1
votes

I have a MR streaming job. My code is in C++. Its a mapper only job, with no reducer. Input to the the job is a directory containing three files. Job creates 3 mappers. Each mapper processes one input file and produces one output file in different format.

Input files are like:

MyDir/file1
MyDir/file2
MyDir/file3

Output file are like:

MyDir/Output/part-00000
MyDir/Output/part-00001
MyDir/Output/part-00002

I want to correlate input files to output files. For example, input file MyDir/file1 may correspond to output file MyDir/Output/part-00002, i.e. mapper that processed input file MyDir/file1 may have produced output file MyDir/Output/part-00002.

I want to know this relationship, i.e., which input file corresponds to which output file. Is there a simple way to know this?

2

2 Answers

0
votes

One way I can think of is it to have the i/p and the o/p file names of the Job the same.

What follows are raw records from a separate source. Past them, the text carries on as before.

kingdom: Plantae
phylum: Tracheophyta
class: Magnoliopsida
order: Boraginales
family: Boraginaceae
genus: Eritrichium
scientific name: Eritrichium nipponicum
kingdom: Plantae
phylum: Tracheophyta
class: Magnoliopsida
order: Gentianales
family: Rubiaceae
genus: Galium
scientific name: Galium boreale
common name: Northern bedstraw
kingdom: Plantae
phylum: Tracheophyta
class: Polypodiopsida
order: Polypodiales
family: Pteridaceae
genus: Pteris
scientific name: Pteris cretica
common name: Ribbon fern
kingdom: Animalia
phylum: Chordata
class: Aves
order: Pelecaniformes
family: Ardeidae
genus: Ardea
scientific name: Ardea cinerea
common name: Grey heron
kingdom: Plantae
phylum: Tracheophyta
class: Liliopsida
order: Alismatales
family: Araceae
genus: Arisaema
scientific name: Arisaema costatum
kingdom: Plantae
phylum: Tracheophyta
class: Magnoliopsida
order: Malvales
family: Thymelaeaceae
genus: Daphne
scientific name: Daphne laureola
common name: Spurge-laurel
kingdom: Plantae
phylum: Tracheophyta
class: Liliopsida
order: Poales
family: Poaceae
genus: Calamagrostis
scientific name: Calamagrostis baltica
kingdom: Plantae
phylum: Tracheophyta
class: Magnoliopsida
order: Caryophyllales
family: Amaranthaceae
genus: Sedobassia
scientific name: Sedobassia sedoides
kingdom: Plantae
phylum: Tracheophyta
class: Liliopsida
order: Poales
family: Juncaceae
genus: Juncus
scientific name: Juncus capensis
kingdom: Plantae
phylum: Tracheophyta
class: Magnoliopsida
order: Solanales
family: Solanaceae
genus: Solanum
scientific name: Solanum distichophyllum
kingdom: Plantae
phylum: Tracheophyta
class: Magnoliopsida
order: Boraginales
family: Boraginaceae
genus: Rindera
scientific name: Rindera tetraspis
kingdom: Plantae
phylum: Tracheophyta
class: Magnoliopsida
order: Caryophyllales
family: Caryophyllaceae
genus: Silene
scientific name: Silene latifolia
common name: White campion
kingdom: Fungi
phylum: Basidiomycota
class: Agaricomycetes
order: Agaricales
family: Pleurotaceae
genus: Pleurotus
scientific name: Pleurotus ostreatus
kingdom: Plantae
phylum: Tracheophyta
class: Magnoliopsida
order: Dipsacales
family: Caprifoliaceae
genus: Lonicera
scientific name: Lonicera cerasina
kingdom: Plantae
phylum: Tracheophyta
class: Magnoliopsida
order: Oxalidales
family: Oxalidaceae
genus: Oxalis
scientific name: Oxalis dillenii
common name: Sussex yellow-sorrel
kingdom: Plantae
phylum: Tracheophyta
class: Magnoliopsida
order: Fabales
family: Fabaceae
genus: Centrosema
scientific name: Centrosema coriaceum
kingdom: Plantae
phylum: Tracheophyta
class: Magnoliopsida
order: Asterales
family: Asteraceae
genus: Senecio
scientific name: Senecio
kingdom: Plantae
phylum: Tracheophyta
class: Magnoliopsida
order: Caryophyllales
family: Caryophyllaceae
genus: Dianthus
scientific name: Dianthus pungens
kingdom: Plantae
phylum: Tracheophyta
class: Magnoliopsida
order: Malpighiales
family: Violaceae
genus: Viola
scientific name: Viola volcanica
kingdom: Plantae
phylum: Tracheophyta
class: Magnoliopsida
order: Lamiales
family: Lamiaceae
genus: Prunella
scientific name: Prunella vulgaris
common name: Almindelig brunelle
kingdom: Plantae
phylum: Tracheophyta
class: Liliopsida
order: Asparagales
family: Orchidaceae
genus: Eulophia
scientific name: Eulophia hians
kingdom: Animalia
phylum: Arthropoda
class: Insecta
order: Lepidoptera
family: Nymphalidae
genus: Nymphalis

Get the input file name (map.input.file environment property) which the mapper is processing and then us it in the MultipleOutputFormat#generateFileNameForKeyValue method.

0
votes

With how Hadoop is designed, the only relationship that you can rely on, without you expressly naming the output files as per the other answer, is that the number of output files corresponds to the number of final tasks being run, usually reducers (mappers in your case, since you're not running any reducers).

If Hadoop later decides to run more mappers/reducers instead of just 3 (larger input files, more nodes available), you'll get a different number of output files.